- **EXERCISE PROMPT**:
Would you transcribe word for word every line from the one containing "## EEPROM Update" to the end of the data, both ends included, and leave out the rest?

==================================================

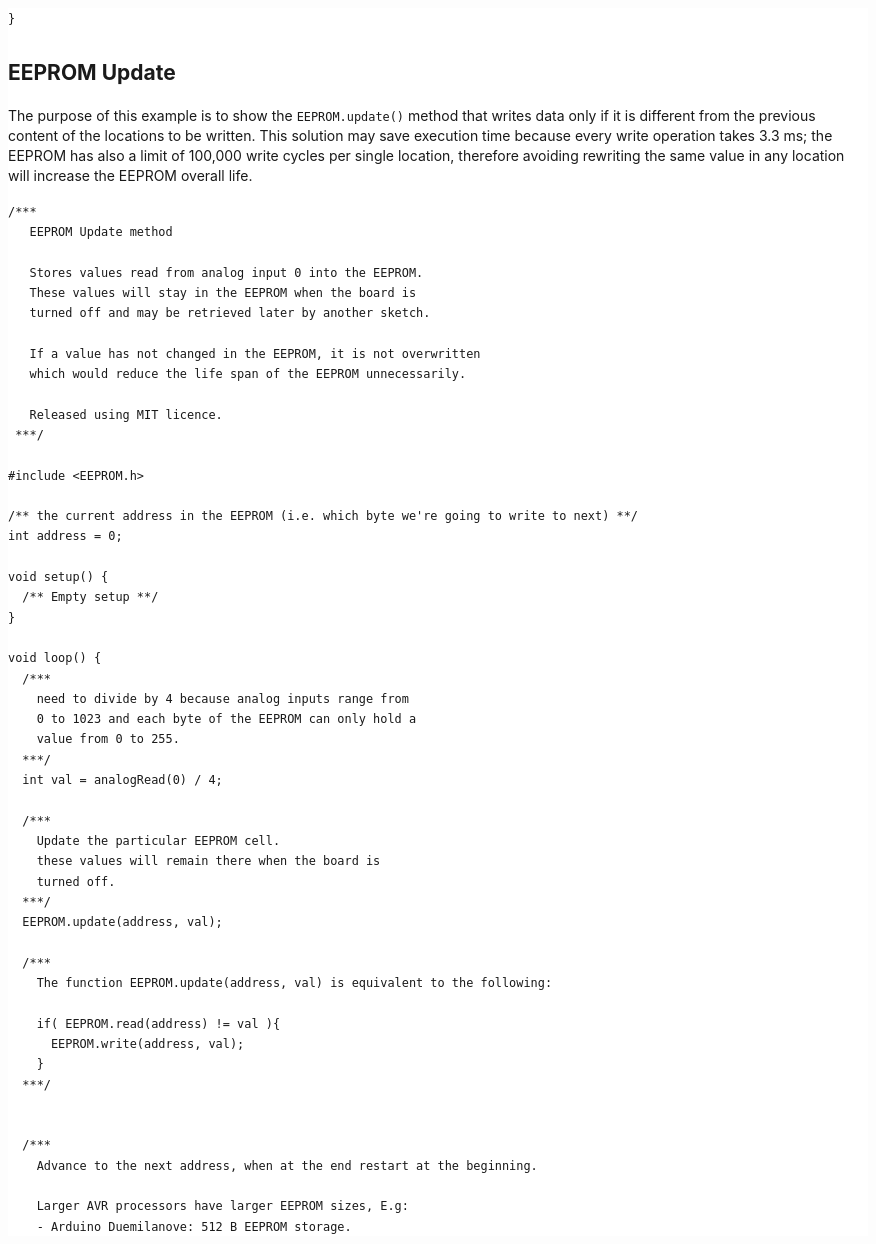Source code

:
 ```arduino
}
```

## EEPROM Update

The purpose of this example is to show the `EEPROM.update()` method that writes data only if it is different from the previous content of the locations to be written. This solution may save execution time because every write operation takes 3.3 ms; the EEPROM has also a limit of 100,000 write cycles per single location, therefore avoiding rewriting the same value in any location will increase the EEPROM overall life.

```arduino
/***
   EEPROM Update method

   Stores values read from analog input 0 into the EEPROM.
   These values will stay in the EEPROM when the board is
   turned off and may be retrieved later by another sketch.

   If a value has not changed in the EEPROM, it is not overwritten
   which would reduce the life span of the EEPROM unnecessarily.

   Released using MIT licence.
 ***/

#include <EEPROM.h>

/** the current address in the EEPROM (i.e. which byte we're going to write to next) **/
int address = 0;

void setup() {
  /** Empty setup **/
}

void loop() {
  /***
    need to divide by 4 because analog inputs range from
    0 to 1023 and each byte of the EEPROM can only hold a
    value from 0 to 255.
  ***/
  int val = analogRead(0) / 4;

  /***
    Update the particular EEPROM cell.
    these values will remain there when the board is
    turned off.
  ***/
  EEPROM.update(address, val);

  /***
    The function EEPROM.update(address, val) is equivalent to the following:

    if( EEPROM.read(address) != val ){
      EEPROM.write(address, val);
    }
  ***/


  /***
    Advance to the next address, when at the end restart at the beginning.

    Larger AVR processors have larger EEPROM sizes, E.g:
    - Arduino Duemilanove: 512 B EEPROM storage.
```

==================================================

- **OUTPUT**:
## EEPROM Update

The purpose of this example is to show the `EEPROM.update()` method that writes data only if it is different from the previous content of the locations to be written. This solution may save execution time because every write operation takes 3.3 ms; the EEPROM has also a limit of 100,000 write cycles per single location, therefore avoiding rewriting the same value in any location will increase the EEPROM overall life.

```arduino
/***
   EEPROM Update method

   Stores values read from analog input 0 into the EEPROM.
   These values will stay in the EEPROM when the board is
   turned off and may be retrieved later by another sketch.

   If a value has not changed in the EEPROM, it is not overwritten
   which would reduce the life span of the EEPROM unnecessarily.

   Released using MIT licence.
 ***/

#include <EEPROM.h>

/** the current address in the EEPROM (i.e. which byte we're going to write to next) **/
int address = 0;

void setup() {
  /** Empty setup **/
}

void loop() {
  /***
    need to divide by 4 because analog inputs range from
    0 to 1023 and each byte of the EEPROM can only hold a
    value from 0 to 255.
  ***/
  int val = analogRead(0) / 4;

  /***
    Update the particular EEPROM cell.
    these values will remain there when the board is
    turned off.
  ***/
  EEPROM.update(address, val);

  /***
    The function EEPROM.update(address, val) is equivalent to the following:

    if( EEPROM.read(address) != val ){
      EEPROM.write(address, val);
    }
  ***/


  /***
    Advance to the next address, when at the end restart at the beginning.

    Larger AVR processors have larger EEPROM sizes, E.g:
    - Arduino Duemilanove: 512 B EEPROM storage.
```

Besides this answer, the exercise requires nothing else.